▸ **Task set**
- 1) In the COVID-19 severity study excerpt, what coefficient of variation was found for the PRS values of the participant sequenced in each batch?
- 2) Say whether each statement agrees with the COVID-19 severity study excerpt. Answer yes or no and quote the deciding words.
(a) The control group included 663 patients.
(b) Low-pass whole genome sequencing was done at a depth of 10x genome coverage.
(c) The PRS model incorporated more than one million common genetic variants.
- 3) List every percentage figure that appears in the COVID-19 severity study excerpt.

▸ **Exercise passage**
============================================================
Table 1 shows the participants’ characteristics. Of the 982 participants who passed quality control (Supplementary Figure 1), 431 (44%) were female, with a mean age of 60 years, while for 551 (56%) male participants, the mean age was 56 years. Overall, 814 (83%) of all participants had COVID-19, of which 319 (39%) had severe COVID-19. Separation according to the severity of the disease was carried out according to the clinical and radiological data (Methods). The case group included 319 patients (199 men and 120 women, 63 ± 14 years) with the severe and extremely severe course of COVID-19. The control group, which combined mild and moderate forms of COVID-19, as well as healthy individuals, included 663 patients (352 men and 311 women, 56 ± 16 years). Participants’ comorbidity characteristics stratified by COVID-19 severity and mortality are shown in Supplementary Tables 1–7.
Low-coverage sequencing and imputation
For all participants, low-pass whole genome sequencing (LP-WGS) was performed with a depth of 5x genome coverage. To evaluate the efficiency of LP-WGS in the PRS context, we calculated PRS values for a participant (not included in the study population) sequenced in each of the batches to control the quality of the sequencing process. The coefficient of variation (CV) was equal to 0.5%, demonstrating excellent technical reproducibility.
Testing associations between PRS and COVID-19 severity
Using the summary-statistics-based approach, leveraging information from a robust meta-analysis, we developed a PRS model, which incorporated 1093542 common genetic variants. Subsequently, we calculated individual PRS values using the obtained PRS model (Figure 1).
============================================================
▸ **Record excerpts**
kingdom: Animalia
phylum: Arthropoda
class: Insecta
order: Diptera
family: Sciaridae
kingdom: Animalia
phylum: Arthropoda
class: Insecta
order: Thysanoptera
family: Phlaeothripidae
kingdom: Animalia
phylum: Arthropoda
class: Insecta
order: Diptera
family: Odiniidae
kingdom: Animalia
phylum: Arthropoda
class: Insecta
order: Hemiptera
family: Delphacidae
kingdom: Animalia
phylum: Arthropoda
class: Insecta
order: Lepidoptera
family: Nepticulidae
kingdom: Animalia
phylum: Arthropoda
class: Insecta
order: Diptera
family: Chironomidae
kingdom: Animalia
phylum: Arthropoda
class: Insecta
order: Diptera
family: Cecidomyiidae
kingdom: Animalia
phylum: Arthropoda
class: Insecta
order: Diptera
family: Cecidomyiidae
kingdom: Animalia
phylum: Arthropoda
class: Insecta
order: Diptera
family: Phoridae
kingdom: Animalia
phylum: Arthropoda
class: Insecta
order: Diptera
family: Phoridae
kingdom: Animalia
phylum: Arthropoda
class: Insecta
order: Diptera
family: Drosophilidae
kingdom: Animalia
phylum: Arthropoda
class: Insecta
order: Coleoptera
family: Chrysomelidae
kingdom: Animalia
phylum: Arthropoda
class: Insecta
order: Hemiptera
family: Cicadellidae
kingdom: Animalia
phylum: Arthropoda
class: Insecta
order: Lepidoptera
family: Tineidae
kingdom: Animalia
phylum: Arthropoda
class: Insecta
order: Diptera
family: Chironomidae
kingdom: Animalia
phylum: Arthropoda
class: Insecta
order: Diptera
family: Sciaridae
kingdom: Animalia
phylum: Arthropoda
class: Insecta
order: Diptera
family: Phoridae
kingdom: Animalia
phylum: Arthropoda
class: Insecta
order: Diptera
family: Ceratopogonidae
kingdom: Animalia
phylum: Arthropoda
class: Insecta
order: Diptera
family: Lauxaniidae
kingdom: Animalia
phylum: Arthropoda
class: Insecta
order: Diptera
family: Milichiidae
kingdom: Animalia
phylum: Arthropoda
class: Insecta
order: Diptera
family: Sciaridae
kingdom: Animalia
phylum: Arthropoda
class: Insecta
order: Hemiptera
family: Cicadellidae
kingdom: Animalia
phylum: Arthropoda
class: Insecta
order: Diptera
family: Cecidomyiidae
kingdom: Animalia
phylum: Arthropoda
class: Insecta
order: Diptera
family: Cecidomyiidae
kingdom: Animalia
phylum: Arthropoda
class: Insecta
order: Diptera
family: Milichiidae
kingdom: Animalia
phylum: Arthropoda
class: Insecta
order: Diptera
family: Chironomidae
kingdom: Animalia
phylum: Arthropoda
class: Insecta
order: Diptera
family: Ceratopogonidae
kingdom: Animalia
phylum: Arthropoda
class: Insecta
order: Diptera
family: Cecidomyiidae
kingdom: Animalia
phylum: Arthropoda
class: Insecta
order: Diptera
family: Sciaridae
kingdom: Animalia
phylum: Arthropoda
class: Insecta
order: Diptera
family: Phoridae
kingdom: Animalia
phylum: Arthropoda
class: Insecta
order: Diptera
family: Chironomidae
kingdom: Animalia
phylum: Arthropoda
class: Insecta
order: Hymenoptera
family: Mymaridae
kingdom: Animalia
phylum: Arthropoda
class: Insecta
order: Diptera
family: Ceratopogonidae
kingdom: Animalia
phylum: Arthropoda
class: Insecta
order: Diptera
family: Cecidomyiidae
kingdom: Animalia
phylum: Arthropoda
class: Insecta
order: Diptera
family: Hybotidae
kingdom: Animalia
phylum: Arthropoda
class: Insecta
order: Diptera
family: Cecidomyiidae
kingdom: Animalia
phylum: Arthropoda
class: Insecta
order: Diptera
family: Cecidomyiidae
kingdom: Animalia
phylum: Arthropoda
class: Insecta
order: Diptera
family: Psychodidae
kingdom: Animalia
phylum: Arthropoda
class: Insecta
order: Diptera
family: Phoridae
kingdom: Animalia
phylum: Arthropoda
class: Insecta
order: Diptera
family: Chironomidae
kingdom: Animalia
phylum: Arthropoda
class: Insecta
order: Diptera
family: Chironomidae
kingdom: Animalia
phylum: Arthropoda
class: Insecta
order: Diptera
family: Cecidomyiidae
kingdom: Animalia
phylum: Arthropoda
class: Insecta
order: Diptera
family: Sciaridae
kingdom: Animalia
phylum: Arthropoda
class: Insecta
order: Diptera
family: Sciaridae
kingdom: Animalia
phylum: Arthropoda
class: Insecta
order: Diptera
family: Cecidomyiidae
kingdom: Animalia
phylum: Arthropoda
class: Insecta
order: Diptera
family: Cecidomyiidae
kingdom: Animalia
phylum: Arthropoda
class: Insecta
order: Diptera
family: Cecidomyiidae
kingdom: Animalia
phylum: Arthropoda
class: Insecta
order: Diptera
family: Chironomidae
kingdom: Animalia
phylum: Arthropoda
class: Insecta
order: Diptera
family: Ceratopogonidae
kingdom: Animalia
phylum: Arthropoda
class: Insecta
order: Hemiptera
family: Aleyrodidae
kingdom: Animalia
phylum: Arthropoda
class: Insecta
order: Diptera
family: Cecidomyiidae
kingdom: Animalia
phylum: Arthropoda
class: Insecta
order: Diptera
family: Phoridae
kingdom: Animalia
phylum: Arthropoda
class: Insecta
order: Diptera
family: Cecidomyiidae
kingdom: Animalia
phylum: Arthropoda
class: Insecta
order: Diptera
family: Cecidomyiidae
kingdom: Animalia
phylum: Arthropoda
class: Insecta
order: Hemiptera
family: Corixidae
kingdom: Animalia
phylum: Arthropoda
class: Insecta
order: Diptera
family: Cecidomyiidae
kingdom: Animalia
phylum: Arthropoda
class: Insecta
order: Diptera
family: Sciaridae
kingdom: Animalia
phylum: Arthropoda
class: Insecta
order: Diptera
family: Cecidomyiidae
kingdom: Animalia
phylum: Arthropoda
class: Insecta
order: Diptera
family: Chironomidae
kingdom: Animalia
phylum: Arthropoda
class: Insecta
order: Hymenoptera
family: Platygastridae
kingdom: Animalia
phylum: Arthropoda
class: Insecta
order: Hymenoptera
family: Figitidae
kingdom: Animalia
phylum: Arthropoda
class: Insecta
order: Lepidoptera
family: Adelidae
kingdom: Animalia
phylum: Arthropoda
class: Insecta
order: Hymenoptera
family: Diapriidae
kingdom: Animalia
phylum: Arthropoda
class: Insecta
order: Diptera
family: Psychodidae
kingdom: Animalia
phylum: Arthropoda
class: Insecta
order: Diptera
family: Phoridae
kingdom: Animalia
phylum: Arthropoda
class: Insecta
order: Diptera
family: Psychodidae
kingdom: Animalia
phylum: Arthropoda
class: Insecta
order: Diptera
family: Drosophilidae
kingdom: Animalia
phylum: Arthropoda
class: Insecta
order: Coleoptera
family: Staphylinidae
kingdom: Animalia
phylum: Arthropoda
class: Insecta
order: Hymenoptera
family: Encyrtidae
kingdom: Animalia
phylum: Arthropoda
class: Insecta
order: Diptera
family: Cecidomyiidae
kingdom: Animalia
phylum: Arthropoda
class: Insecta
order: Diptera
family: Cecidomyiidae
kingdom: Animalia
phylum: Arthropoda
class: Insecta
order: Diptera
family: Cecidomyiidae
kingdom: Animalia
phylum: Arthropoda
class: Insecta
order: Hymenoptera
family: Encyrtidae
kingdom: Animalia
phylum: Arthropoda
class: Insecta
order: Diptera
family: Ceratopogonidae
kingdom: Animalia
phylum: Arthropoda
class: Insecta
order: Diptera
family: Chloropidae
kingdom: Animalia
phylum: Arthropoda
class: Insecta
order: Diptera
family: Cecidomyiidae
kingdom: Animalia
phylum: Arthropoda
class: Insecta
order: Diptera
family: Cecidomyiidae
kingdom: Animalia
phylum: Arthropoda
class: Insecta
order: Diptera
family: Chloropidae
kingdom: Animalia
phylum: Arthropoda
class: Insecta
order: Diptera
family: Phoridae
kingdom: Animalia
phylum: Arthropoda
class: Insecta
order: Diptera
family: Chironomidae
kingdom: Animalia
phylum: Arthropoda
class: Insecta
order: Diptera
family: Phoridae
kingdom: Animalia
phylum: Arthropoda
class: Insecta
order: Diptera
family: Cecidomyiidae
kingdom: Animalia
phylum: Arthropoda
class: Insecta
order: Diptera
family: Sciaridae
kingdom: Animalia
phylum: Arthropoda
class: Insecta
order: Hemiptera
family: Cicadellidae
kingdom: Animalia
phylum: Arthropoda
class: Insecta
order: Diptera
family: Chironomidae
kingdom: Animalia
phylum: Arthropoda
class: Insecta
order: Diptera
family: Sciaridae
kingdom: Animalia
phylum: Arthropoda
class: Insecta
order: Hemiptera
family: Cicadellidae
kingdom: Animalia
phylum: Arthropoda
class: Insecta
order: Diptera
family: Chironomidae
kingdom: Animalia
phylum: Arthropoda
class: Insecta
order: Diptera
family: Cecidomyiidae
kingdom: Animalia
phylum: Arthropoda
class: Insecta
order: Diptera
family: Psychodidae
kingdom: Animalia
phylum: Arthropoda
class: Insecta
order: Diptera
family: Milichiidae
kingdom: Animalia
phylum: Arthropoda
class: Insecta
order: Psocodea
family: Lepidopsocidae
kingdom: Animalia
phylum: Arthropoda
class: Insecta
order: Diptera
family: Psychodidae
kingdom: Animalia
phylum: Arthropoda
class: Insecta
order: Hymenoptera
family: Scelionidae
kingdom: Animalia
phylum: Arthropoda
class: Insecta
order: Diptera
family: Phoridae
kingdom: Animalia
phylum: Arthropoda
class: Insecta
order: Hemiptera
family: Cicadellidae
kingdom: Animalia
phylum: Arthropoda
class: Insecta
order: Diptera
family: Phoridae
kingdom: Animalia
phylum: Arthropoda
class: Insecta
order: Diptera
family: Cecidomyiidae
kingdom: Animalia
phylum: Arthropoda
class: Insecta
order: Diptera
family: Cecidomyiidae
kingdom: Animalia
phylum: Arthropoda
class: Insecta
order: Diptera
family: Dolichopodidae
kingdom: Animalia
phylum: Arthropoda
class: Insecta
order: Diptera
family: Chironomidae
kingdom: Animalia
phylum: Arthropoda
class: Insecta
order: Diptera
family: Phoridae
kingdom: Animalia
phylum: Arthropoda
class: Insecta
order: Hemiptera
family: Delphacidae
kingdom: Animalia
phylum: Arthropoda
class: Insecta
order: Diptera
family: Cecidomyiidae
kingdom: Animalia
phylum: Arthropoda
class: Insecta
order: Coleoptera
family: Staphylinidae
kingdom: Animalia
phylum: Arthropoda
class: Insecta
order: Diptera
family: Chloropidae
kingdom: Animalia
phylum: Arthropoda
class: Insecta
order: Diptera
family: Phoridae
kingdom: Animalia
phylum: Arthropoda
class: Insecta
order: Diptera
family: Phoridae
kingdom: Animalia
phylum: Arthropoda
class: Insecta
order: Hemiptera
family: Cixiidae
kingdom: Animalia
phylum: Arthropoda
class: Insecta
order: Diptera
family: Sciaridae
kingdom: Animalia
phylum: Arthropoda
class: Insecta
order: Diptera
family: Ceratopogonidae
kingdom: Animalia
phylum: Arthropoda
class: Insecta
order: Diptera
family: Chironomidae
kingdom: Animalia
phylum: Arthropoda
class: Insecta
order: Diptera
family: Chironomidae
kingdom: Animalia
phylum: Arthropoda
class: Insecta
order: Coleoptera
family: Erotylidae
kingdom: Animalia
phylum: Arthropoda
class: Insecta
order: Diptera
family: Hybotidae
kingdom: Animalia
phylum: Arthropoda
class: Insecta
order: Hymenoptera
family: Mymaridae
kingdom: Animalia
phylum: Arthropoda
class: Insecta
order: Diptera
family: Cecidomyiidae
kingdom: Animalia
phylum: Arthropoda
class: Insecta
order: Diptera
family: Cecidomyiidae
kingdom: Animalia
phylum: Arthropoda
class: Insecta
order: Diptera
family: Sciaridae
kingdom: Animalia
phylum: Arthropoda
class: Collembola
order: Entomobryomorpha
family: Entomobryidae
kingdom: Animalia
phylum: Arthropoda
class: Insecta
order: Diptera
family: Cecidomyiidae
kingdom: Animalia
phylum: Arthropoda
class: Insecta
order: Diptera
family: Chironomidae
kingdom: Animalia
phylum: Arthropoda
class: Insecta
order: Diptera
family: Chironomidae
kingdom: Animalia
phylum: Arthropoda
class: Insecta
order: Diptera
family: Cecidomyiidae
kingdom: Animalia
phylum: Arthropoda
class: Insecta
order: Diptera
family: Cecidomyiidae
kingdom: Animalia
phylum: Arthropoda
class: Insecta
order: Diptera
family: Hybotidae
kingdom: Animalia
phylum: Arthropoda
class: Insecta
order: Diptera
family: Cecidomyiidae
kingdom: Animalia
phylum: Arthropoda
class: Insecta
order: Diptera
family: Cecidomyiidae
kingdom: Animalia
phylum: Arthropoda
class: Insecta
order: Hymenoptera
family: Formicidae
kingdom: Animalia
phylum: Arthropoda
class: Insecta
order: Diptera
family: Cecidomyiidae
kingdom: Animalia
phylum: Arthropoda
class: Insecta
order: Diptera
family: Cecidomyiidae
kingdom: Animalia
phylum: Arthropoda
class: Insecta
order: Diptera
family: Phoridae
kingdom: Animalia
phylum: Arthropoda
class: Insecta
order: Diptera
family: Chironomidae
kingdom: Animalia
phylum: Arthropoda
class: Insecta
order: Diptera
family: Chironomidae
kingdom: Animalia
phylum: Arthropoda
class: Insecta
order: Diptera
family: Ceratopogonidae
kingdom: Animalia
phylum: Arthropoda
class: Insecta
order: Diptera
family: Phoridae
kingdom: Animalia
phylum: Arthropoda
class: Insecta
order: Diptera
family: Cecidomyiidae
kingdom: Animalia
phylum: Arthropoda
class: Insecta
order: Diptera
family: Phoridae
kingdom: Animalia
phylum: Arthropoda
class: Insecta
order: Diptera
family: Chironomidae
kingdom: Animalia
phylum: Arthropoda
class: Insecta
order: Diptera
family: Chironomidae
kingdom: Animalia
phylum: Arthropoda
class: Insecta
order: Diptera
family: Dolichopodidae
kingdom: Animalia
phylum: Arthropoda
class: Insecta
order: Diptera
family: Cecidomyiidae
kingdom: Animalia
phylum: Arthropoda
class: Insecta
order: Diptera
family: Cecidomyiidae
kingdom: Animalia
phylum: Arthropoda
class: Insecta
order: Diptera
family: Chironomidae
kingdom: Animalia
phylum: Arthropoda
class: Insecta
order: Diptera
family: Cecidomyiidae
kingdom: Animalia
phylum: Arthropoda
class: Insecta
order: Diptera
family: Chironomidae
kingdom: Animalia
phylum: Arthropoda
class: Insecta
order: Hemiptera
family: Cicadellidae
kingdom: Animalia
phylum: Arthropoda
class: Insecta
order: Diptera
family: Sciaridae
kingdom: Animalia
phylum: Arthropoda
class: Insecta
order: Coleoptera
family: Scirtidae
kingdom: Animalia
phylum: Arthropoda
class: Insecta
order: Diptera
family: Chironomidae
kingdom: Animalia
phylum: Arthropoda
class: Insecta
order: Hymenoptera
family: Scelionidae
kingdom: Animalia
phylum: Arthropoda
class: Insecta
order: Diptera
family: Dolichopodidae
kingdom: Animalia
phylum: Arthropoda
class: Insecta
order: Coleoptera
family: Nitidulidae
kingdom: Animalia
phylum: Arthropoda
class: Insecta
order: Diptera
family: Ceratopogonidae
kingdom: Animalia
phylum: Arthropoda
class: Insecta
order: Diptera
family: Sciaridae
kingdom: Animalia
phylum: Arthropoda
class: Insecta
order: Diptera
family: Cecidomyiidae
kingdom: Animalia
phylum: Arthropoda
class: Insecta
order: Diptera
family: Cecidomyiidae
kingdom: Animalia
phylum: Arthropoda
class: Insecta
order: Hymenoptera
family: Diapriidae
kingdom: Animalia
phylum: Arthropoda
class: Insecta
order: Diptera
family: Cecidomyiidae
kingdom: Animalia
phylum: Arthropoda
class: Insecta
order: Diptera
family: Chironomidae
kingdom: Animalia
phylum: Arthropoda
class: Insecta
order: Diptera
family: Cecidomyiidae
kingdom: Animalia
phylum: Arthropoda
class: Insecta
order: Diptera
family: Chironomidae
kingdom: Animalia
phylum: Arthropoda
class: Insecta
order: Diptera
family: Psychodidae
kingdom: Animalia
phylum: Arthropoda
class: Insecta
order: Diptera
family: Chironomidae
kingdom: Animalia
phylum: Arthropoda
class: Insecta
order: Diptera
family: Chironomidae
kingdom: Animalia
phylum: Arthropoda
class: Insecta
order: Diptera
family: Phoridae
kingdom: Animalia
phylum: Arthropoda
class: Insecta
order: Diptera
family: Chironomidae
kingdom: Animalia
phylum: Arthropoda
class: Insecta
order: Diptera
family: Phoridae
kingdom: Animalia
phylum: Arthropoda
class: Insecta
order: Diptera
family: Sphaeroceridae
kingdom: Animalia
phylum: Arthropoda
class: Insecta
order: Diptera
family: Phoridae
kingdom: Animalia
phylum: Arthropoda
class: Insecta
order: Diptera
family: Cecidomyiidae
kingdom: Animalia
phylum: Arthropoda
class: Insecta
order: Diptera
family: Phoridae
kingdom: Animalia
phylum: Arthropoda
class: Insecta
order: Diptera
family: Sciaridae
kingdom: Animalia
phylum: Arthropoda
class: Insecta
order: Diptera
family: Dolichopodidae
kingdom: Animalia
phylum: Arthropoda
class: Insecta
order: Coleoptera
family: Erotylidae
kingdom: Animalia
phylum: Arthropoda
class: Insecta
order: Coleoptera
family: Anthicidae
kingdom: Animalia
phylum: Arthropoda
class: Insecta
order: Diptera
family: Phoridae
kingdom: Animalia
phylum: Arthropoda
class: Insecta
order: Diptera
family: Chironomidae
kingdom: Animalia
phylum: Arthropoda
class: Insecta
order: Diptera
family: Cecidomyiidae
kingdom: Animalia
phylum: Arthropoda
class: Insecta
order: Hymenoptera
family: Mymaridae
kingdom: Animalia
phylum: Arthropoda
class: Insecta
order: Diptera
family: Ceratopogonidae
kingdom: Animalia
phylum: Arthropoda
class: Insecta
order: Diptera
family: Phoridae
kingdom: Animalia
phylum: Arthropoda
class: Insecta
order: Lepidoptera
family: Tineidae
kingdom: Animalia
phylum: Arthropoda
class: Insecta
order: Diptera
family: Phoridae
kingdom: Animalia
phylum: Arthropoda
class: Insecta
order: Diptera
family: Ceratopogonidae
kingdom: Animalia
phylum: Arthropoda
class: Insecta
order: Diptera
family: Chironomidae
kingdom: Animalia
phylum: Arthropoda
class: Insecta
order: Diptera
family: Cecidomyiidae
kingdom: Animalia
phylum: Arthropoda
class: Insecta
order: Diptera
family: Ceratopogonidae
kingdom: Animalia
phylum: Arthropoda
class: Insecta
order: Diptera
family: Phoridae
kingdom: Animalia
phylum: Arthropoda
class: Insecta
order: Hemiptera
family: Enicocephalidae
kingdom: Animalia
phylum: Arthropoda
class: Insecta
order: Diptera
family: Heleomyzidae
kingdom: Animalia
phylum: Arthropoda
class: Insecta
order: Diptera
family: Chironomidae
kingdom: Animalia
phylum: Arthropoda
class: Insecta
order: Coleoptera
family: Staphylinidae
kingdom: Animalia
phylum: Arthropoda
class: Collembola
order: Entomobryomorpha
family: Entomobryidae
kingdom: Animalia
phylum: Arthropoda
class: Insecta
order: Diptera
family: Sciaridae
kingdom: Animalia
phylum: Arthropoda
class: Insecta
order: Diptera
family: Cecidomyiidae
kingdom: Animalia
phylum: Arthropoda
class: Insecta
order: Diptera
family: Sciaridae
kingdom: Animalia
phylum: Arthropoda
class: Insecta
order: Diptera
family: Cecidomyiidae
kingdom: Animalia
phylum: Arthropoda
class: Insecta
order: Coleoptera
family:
============================================================
▸ **Responses for each task**
- 1) 0.5%

- 2)
(a) Yes: "The control group, which combined mild and moderate forms of COVID-19, as well as healthy individuals, included 663 patients"
(b) No: "performed with a depth of 5x genome coverage"
(c) Yes: "incorporated 1093542 common genetic variants"

- 3) 44%, 56%, 83%, 39%, 0.5%